CIED infection poses clinical challenge for the physicians. It also increases mortality, morbidity and financial cost of treatment. The mortality rates due to endocarditis resulting from cardiac device infections range from 31% to 66% if the device is not removed [5]. On the contrary, there are several well-reported life-threatening complications associated with device removal. Some of these include tricuspid valve damage, subclavian vein laceration, hemothorax, pocket hematoma, postoperative cardiac arrest amongst others [4]. Average cost of combined medical and surgical treatment of an infected PPM and ICD ranges from $25,000 to $50,000 respectively [6].

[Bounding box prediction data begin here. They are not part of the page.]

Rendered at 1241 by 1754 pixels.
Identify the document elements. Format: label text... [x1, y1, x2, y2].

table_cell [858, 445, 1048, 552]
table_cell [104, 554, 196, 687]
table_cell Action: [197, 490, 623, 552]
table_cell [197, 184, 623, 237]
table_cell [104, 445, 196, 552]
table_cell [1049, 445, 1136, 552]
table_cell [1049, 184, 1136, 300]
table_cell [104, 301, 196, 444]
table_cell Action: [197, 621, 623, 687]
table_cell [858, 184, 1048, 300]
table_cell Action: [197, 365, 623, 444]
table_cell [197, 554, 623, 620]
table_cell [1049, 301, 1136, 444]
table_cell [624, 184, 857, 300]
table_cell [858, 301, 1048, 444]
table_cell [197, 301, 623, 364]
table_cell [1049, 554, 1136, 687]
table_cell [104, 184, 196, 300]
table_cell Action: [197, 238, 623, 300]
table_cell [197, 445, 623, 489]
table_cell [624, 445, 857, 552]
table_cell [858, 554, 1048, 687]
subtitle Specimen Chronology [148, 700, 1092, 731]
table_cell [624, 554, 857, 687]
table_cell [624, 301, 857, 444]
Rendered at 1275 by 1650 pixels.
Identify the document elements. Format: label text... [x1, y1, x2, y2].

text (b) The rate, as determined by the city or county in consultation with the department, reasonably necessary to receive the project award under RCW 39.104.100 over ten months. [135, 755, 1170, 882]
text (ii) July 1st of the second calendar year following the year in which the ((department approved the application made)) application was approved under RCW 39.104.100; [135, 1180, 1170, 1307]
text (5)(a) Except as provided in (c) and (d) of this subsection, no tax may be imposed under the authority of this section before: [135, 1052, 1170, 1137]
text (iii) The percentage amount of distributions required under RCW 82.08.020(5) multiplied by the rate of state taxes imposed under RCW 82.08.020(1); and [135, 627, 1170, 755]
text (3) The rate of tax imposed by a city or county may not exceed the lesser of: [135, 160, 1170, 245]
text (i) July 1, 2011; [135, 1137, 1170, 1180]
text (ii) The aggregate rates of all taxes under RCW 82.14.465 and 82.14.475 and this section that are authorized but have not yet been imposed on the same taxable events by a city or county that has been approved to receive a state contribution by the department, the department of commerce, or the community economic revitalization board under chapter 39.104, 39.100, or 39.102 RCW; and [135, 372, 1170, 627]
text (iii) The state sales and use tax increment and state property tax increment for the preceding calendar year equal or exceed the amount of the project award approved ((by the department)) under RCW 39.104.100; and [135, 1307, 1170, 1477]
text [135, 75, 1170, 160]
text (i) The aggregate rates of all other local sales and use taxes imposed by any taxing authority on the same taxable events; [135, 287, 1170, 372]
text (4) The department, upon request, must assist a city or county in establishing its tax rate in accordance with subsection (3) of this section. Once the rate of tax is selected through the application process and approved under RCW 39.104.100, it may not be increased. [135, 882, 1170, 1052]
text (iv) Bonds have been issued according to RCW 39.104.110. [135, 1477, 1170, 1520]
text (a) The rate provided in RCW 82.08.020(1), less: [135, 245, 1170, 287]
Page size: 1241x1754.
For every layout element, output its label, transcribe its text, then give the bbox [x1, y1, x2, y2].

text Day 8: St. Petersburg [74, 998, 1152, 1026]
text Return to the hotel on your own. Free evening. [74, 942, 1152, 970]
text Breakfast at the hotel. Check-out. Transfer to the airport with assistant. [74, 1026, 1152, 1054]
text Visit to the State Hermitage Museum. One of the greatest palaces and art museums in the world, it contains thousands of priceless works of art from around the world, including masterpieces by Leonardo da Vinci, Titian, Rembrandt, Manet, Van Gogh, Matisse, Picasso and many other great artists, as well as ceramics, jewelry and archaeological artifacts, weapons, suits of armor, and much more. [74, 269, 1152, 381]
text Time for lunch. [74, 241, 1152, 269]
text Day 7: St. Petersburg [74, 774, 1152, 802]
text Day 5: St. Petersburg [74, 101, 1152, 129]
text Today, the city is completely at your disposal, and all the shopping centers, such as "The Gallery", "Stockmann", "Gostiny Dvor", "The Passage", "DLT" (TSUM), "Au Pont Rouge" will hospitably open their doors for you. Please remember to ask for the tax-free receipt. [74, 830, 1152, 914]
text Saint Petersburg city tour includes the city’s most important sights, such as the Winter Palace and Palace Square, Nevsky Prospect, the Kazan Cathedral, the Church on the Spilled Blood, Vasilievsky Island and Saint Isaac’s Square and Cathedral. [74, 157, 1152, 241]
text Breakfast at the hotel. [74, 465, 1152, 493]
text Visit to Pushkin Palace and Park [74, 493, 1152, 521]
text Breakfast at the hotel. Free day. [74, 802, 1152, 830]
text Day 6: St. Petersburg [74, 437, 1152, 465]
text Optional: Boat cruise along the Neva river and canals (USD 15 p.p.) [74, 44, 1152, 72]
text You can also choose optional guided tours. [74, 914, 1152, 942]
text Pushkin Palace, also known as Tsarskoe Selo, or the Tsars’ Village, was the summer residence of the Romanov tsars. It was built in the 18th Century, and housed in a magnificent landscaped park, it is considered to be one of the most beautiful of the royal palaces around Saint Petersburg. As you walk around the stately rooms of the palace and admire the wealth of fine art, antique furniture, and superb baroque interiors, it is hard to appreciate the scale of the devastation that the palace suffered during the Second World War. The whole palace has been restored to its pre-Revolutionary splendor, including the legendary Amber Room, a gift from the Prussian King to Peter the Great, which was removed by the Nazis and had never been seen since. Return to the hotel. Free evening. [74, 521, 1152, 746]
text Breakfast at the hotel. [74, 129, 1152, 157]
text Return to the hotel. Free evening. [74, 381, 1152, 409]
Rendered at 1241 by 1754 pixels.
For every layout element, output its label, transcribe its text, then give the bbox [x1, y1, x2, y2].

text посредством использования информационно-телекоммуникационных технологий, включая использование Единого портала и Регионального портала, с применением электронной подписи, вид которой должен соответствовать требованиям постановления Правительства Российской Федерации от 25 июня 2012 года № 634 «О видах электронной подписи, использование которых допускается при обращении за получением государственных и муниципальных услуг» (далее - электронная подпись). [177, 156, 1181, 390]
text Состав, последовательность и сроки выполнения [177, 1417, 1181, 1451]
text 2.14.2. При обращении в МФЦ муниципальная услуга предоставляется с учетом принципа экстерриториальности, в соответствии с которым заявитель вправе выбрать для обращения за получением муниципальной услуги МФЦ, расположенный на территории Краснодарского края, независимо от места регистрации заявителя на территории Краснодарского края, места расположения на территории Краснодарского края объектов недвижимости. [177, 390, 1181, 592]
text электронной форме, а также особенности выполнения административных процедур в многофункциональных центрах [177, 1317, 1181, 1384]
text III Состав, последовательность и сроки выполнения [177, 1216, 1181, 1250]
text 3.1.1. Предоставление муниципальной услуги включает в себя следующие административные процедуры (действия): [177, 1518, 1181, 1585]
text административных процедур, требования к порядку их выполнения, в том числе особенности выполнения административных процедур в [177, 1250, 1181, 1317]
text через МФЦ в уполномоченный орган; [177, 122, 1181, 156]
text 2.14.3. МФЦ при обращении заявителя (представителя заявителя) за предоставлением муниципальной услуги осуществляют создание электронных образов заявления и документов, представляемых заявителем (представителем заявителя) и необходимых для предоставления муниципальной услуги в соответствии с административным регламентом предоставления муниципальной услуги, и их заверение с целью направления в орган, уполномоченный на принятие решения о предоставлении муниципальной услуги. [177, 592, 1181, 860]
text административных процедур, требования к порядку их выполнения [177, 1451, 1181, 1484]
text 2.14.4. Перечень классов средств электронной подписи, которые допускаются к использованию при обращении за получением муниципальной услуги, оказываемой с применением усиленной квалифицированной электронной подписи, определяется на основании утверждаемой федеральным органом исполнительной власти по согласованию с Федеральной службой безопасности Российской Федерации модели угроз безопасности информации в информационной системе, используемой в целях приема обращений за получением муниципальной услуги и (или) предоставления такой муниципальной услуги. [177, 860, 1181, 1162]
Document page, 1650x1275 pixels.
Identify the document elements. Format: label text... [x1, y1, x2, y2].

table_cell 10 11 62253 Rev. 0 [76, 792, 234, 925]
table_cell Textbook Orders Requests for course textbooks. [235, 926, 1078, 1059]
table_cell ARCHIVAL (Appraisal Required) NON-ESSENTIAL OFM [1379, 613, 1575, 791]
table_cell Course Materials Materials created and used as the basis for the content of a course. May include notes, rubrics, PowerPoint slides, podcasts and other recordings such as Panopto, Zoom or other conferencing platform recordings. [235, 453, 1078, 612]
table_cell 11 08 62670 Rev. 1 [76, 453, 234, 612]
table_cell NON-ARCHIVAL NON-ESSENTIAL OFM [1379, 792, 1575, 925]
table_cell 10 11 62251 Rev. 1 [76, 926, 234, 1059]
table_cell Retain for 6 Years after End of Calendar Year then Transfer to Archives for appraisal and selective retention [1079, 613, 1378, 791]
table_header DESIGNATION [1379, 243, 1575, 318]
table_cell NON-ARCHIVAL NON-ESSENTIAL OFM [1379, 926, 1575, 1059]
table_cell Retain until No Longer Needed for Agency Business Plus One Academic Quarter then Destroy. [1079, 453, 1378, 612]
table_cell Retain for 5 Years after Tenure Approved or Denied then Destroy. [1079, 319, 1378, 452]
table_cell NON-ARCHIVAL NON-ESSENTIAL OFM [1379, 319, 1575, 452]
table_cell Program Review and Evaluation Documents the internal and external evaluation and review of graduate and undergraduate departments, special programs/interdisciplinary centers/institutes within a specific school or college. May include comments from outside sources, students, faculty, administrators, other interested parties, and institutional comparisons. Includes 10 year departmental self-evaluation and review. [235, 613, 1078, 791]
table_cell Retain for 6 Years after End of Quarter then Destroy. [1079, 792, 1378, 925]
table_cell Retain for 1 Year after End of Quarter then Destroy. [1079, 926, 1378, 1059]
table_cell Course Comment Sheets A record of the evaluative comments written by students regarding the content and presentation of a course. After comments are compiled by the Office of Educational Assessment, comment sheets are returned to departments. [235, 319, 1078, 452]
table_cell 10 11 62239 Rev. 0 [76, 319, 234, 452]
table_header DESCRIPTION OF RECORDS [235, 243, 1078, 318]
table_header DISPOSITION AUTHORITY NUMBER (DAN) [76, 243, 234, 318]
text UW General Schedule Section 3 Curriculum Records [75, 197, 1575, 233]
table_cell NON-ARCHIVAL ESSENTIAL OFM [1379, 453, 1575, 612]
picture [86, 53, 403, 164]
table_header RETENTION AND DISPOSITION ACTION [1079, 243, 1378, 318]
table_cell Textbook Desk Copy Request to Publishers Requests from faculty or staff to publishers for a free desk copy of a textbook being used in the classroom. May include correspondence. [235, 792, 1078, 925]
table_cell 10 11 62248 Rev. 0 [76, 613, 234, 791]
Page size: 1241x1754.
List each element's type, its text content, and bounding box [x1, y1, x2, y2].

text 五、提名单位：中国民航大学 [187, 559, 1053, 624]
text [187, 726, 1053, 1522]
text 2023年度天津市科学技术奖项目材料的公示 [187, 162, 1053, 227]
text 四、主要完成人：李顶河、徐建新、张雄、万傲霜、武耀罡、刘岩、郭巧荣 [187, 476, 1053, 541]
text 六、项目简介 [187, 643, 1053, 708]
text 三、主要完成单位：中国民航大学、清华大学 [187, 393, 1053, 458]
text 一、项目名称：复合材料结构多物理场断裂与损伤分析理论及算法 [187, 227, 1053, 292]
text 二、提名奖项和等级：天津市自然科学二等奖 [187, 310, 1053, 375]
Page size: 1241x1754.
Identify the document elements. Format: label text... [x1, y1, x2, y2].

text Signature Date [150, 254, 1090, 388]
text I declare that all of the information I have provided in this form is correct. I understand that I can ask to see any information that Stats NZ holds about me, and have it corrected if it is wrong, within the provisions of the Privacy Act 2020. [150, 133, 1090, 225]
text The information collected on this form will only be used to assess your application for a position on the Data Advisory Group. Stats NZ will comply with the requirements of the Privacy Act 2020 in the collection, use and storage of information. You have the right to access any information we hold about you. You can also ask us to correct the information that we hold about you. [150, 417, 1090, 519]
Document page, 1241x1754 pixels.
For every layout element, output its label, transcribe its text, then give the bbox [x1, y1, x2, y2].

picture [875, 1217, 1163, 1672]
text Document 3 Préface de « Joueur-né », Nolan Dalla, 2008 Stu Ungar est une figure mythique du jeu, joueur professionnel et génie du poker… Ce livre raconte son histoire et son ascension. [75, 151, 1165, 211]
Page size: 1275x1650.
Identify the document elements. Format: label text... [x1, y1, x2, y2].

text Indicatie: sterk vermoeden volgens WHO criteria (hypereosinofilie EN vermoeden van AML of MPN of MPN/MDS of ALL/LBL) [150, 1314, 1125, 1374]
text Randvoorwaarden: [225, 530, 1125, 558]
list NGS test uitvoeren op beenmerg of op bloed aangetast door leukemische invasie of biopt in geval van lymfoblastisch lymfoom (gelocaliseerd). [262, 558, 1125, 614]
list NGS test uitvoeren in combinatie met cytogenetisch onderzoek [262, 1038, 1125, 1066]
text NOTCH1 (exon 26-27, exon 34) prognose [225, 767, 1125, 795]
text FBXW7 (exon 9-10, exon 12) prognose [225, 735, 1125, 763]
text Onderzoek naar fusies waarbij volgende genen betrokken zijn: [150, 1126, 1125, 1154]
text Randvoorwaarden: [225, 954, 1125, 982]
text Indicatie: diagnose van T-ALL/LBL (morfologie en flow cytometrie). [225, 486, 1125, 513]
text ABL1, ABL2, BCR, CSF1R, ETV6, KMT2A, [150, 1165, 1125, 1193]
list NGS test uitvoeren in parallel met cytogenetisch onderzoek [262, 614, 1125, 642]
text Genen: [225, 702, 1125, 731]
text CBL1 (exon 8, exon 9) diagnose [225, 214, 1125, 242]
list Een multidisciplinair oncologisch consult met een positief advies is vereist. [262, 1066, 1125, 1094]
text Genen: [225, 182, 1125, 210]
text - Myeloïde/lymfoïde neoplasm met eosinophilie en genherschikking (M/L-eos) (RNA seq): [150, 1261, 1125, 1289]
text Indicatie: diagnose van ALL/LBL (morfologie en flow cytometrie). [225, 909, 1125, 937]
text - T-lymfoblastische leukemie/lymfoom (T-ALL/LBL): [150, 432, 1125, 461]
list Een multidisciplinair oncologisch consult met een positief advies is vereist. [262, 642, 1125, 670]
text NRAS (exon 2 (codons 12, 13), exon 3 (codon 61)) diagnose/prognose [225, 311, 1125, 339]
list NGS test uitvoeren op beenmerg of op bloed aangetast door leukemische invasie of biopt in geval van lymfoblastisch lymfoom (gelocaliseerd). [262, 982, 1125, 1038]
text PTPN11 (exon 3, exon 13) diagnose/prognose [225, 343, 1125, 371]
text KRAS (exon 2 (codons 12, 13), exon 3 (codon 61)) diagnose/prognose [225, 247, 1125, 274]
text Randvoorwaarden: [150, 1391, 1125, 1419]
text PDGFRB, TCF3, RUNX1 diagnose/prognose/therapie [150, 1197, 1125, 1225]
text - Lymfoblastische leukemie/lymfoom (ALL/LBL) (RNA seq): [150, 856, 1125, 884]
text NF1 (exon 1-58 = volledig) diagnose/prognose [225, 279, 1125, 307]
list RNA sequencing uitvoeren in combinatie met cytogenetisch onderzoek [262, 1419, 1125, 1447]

Though CIED removal is not required for superficial or incisional infection at the pocket site if there is no involvement of the device, complete removal is the standard of treatment for established CIED infections [7]. Adjunctive antimicrobial therapy should be empirically started to cover staphylococcal strains but the final selection of appropriate antimicrobial agent should be based on culture and susceptibility testing. There are no clinical trial data that define the optimal duration of antimicrobial therapy for CIED infection but the general consensus is to treat for 7 - 10 days after device removal if the presentation is device erosion without inflammatory changes; otherwise, 10 - 14 days is considered optimal. In patients with positive blood cultures > 24 h despite CIED removal and appropriate antimicrobial therapy, parenteral therapy for at least 4 weeks should be given, even if transesophageal echocardiography (TEE) is negative for valvular vegetations [8].

It is essential to evaluate a patient with extraction of infected CIED for new device placement but it should also be kept in mind that around one third to one half of such patients may not require new CIED placement [4]. Reversal of initial cardiac pathology that required CIED implantation, lack of appropriate initial clinical indication, refusal of patient to get new device are few scenarios which obviate the need for new CIED placement and this can help avoid new device infection. With lack of definite prospective trial examining timing of new device replacement and risk of relapsing infection; there is no uniform consensus on optimal timing of device replacement. Several investigators have recommended waiting for the blood cultures to be negative before a new device can be placed [9].

Conditions with a lack of adequate evidence of benefit from permanent pacing like syncope of unknown cause, asymptomatic sinus bradycardia, asymptomatic first degree and second degree Mobitz I (Wenckebach) AV block, long QT syndrome or torsades de pointes due to a reversible cause should be evaluated carefully before implanting CIED. In case of reversal of pathology that initially required CIED, it is advisable to avoid reimplantation. A continuous monitoring for future need of the PPM can be done by alternative less invasive device like ICM.


It is imperative to evaluate a patient carefully before considering reimplantation of a PPM after its removal due to infection. The initial cardiac pathology may revert obviating the need for reimplantation. This reduces the chance for further infection of CIED, decreases mortality and morbidity due to recurrent CIED infection and decreases cost of care. Less invasive continuous monitoring device like ICM can be an effective alternative to assess the patient for further consideration for CIED reimplantation.

Conflict of Interest

The authors declare no conflict of interest.